Oleh karenanya, pria yang mengawali karir TI-nya sebagai freelance consultant and developer customized business application ini tidak ingin timnya sebatas menjadi penyedia aplikasi dan infrastruktur. “[Staf] TI harus memiliki ketrampilan kolaboratif untuk membangun hubungan dengan area (bidang) yang berbeda. [Orang] TI harus memiliki panoramic view of the business, dan semakin luas view-nya, mereka akan memiliki pemahaman mendalam terhadap kebutuhan bisnis,” ujar Iwan seraya menambahkan bahwa orang TI harus memiliki softskill berupa kreativitas dan hasrat untuk berubah (hungry to change).

Berbicara mengenai karakter pemimpin TI masa kini, Joanito Iwan Tamsil memiliki pandangan yang menarik. “IT leader harus memiliki jiwa enterpreneurship, inovatif, inspirasional, dan tentu saja willing to change,” cetus pehobi diving dan motor trailing itu.

Bagi Iwan sendiri, mengasah jiwa kewirausahaan telah ia lakukan di tujuh perusahaan yang ia singgahi setelah tak lagi menjadi konsultan. Semua perusahaan tersebut adalah perusahaan baru, start up company, atau perusahaan yang baru akan membangun departemen TI.” Intinya adalah di hampir seluruh karir saya, saya selalu kebagian membangun departemen TI dari tahapan yang benar-benar awal,” cetus pria yang belajar teknologi secara otodidak dan melalui pendidikan non formal ini.

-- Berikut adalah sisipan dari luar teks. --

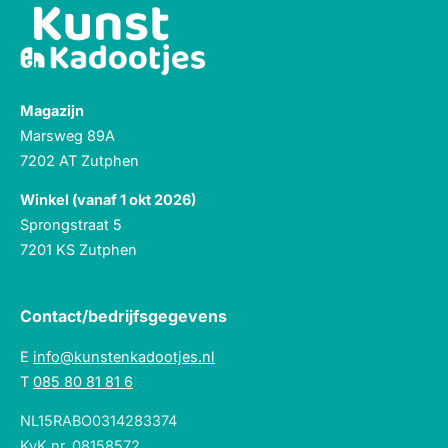
Magazijn
Marsweg 89A
7202 AT Zutphen
Winkel (vanaf 1 okt 2026)
Sprongstraat 5
7201 KS Zutphen
Contact/bedrijfsgegevens
E
info@kunstenkadootjes.nl
T
085 80 81 81 6
NL15RABO0314283374
KvK nr. 08158572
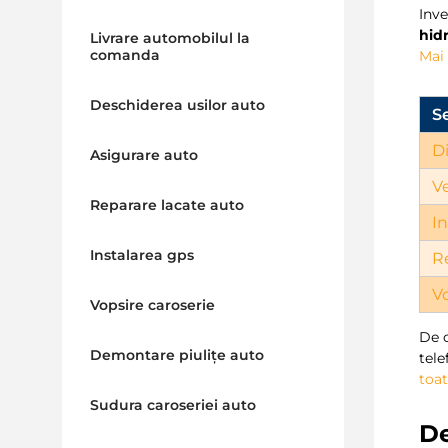
Inve
hidr
Livrare automobilul la
comanda
Mai
Deschiderea usilor auto
S
D
Asigurare auto
V
Reparare lacate auto
In
Instalarea gps
R
V
Vopsire caroserie
De c
Demontare piulițe auto
tel
toat
Sudura caroseriei auto
D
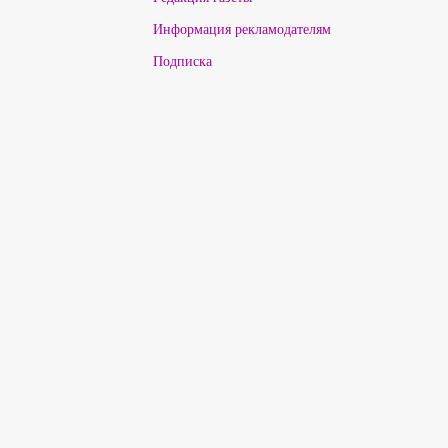
Информация рекламодателям
Подписка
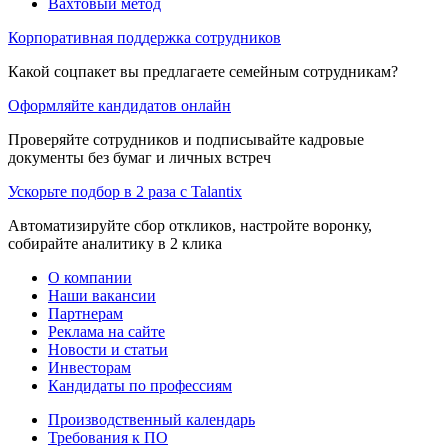
Вахтовый метод
Корпоративная поддержка сотрудников
Какой соцпакет вы предлагаете семейным сотрудникам?
Оформляйте кандидатов онлайн
Проверяйте сотрудников и подписывайте кадровые
документы без бумаг и личных встреч
Ускорьте подбор в 2 раза с Talantix
Автоматизируйте сбор откликов, настройте воронку,
собирайте аналитику в 2 клика
О компании
Наши вакансии
Партнерам
Реклама на сайте
Новости и статьи
Инвесторам
Кандидаты по профессиям
Производственный календарь
Требования к ПО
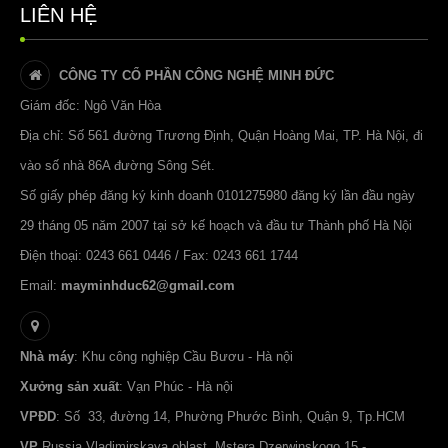
LIÊN HỆ
Nội dung
*
CÔNG TY CỔ PHẦN CÔNG NGHỆ MINH ĐỨC
Giám đốc: Ngô Văn Hòa
Địa chỉ: Số 561 đường Trương Định, Quận Hoàng Mai, TP. Hà Nội, đi
vào số nhà 86A đường Sông Sét.
Số giấy phép đăng ký kinh doanh 0101275980 đăng ký lần đầu ngày
29 tháng 05 năm 2007 tại sở kế hoạch và đầu tư Thành phố Hà Nội
Điện thoại: 0243 661 0446 / Fax: 0243 661 1744
Gửi bản sao cho bạn
Email:
mayminhduc62@gmail.com
Nhà máy
: Khu công nghiệp Cầu Bươu - Hà nội
Gửi Email
Xưởng sản xuất
: Vạn Phúc - Hà nội
VPĐD
: Số 33, đường 14, Phường Phước Bình, Quận 9, Tp.HCM
VP
Russia,Vladimirskaya oblast ,Mstera,Dzerwinskogo 15 -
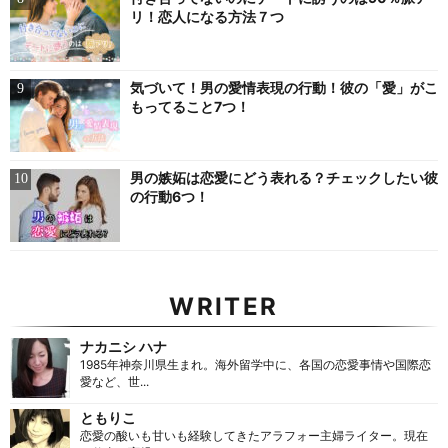
リ！恋人になる方法７つ
気づいて！男の愛情表現の行動！彼の「愛」がこ
もってること7つ！
男の嫉妬は恋愛にどう表れる？チェックしたい彼
の行動6つ！
WRITER
ナカニシ ハナ
1985年神奈川県生まれ。海外留学中に、各国の恋愛事情や国際恋
愛など、世...
ともりこ
恋愛の酸いも甘いも経験してきたアラフォー主婦ライター。現在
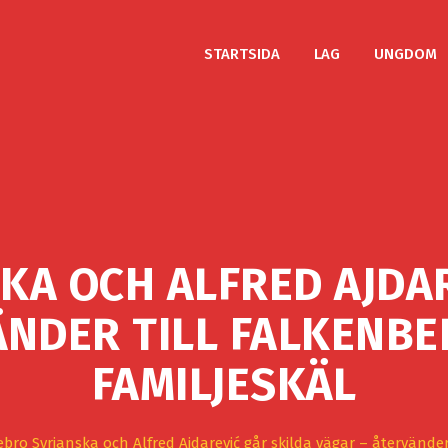
STARTSIDA
LAG
UNGDOM
KA OCH ALFRED AJDAR
ÄNDER TILL FALKENBE
FAMILJESKÄL
ebro Syrianska och Alfred Ajdarević går skilda vägar – återvänder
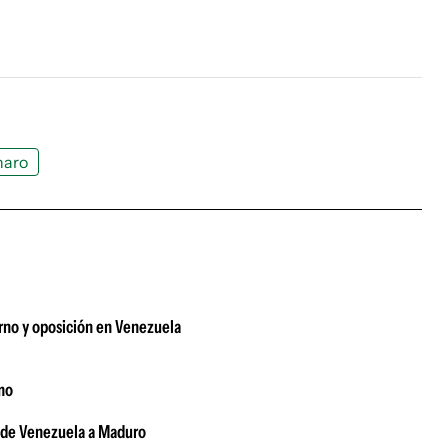
naro
erno y oposición en Venezuela
smo
TSJ de Venezuela a Maduro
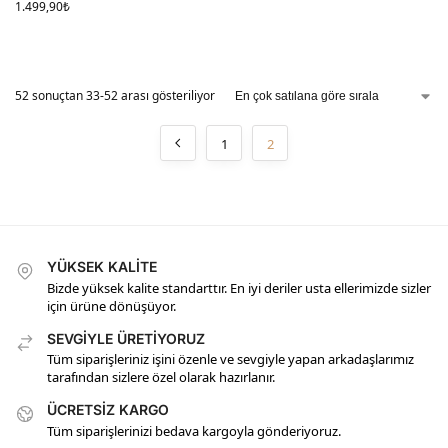
1.499,90
₺
52 sonuçtan 33-52 arası gösteriliyor
1
2
YÜKSEK KALİTE
Bizde yüksek kalite standarttır. En iyi deriler usta ellerimizde sizler
için ürüne dönüşüyor.
SEVGİYLE ÜRETİYORUZ
Tüm siparişleriniz işini özenle ve sevgiyle yapan arkadaşlarımız
tarafından sizlere özel olarak hazırlanır.
ÜCRETSİZ KARGO
Tüm siparişlerinizi bedava kargoyla gönderiyoruz.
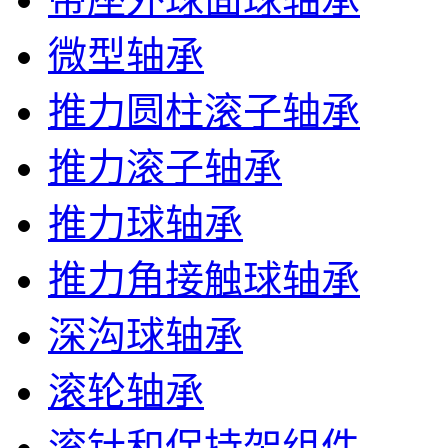
微型轴承
推力圆柱滚子轴承
推力滚子轴承
推力球轴承
推力角接触球轴承
深沟球轴承
滚轮轴承
滚针和保持架组件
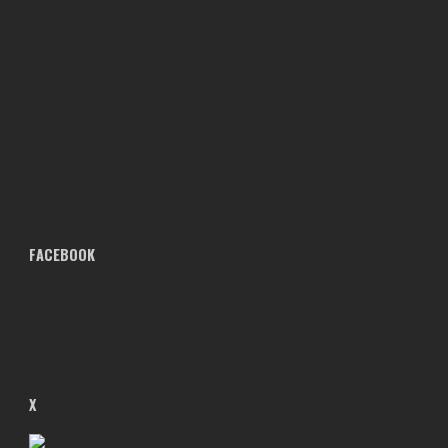
FACEBOOK
X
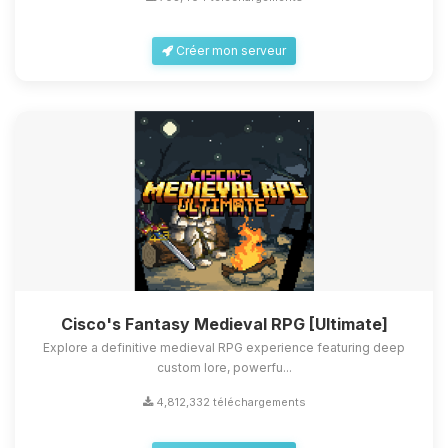
Créer mon serveur
Cisco's Fantasy Medieval RPG [Ultimate]
Explore a definitive medieval RPG experience featuring deep
custom lore, powerfu...
4,812,332 téléchargements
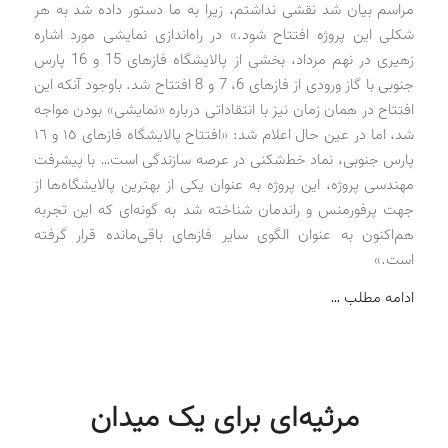
مراسم بیان شد نقشی نداشتم، زیرا به ما دستور داده شد به هر
شکلی این پروژه افتتاح شود.» در راه‌اندازی نمایشی مورد اشاره
زهیری در نهم مرداد، بخشی از پالایشگاه فازهای 15 و 16 پارس
جنوبی با گاز ورودی از فازهای 6، 7 و 8 افتتاح شد. باوجود آنکه این
افتتاح در همان زمان نیز با انتقاداتی درباره «نمایشی» بودن مواجه
شد، اما در عین حال اعلام شد: «افتتاح پالایشگاه فازهای ١٥ و ١٦
پارس جنوبی، نماد خط‌شکنی در عرصه سازندگی است… با پیشرفت
مهندسی پروژه، این پروژه به‌ عنوان یکی از بهترین پالایشگاه‌ها از
جهت پرفورمنس و راندمان شناخته شد به گونه‌ای که این تجربه
هم‌اکنون به عنوان الگوی سایر فازهای باقی‌مانده قرار گرفته
است.»
ادامه مطلب …
مرثیه‌ای برای یک میدان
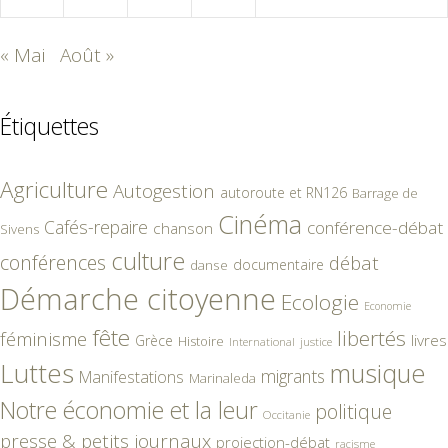
« Mai
Août »
Étiquettes
Agriculture
Autogestion
autoroute et RN126
Barrage de
Cinéma
Cafés-repaire
conférence-débat
chanson
Sivens
culture
conférences
débat
documentaire
danse
Démarche citoyenne
Ecologie
Economie
fête
libertés
féminisme
livres
Grèce
Histoire
International
justice
Luttes
musique
migrants
Manifestations
Marinaleda
Notre économie et la leur
politique
Occitanie
presse & petits journaux
projection-débat
racisme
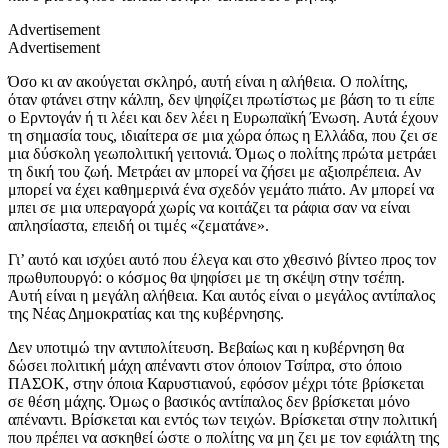
Advertisement
Advertisement
Όσο κι αν ακούγεται σκληρό, αυτή είναι η αλήθεια. Ο πολίτης,
όταν φτάνει στην κάλπη, δεν ψηφίζει πρωτίστως με βάση το τι είπε
ο Ερντογάν ή τι λέει και δεν λέει η Ευρωπαϊκή Ένωση. Αυτά έχουν
τη σημασία τους, ιδιαίτερα σε μια χώρα όπως η Ελλάδα, που ζει σε
μια δύσκολη γεωπολιτική γειτονιά. Όμως ο πολίτης πρώτα μετράει
τη δική του ζωή. Μετράει αν μπορεί να ζήσει με αξιοπρέπεια. Αν
μπορεί να έχει καθημερινά ένα σχεδόν γεμάτο πιάτο. Αν μπορεί να
μπει σε μια υπεραγορά χωρίς να κοιτάζει τα ράφια σαν να είναι
απλησίαστα, επειδή οι τιμές «ζεματάνε».
Γι’ αυτό και ισχύει αυτό που έλεγα και στο χθεσινό βίντεο προς τον
πρωθυπουργό: ο κόσμος θα ψηφίσει με τη σκέψη στην τσέπη.
Αυτή είναι η μεγάλη αλήθεια. Και αυτός είναι ο μεγάλος αντίπαλος
της Νέας Δημοκρατίας και της κυβέρνησης.
Δεν υποτιμώ την αντιπολίτευση. Βεβαίως και η κυβέρνηση θα
δώσει πολιτική μάχη απέναντι στον όποιον Τσίπρα, στο όποιο
ΠΑΣΟΚ, στην όποια Καρυστιανού, εφόσον μέχρι τότε βρίσκεται
σε θέση μάχης. Όμως ο βασικός αντίπαλος δεν βρίσκεται μόνο
απέναντι. Βρίσκεται και εντός των τειχών. Βρίσκεται στην πολιτική
που πρέπει να ασκηθεί ώστε ο πολίτης να μη ζει με τον εφιάλτη της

Termasuk di SaveMax ini, Joanito Iwan Tamsil terhitung pionir di balik pendirian toko grosir modern tersebut. “Rasanya seperti dream come true!” cetusnya bersemangat, setelah gerai pertama SaveMax resmi dioperasikan dua tahun setelah ia bergabung. Dan ia mengaku mendapat kesempatan seluas-luasnya untuk merancang desain sistem teknologi informasi di SaveMax, dan tentu saja berinovasi untuk menghadapi kompetisi tingkat tinggi di tengah maraknya bisnis ritel Indonesia.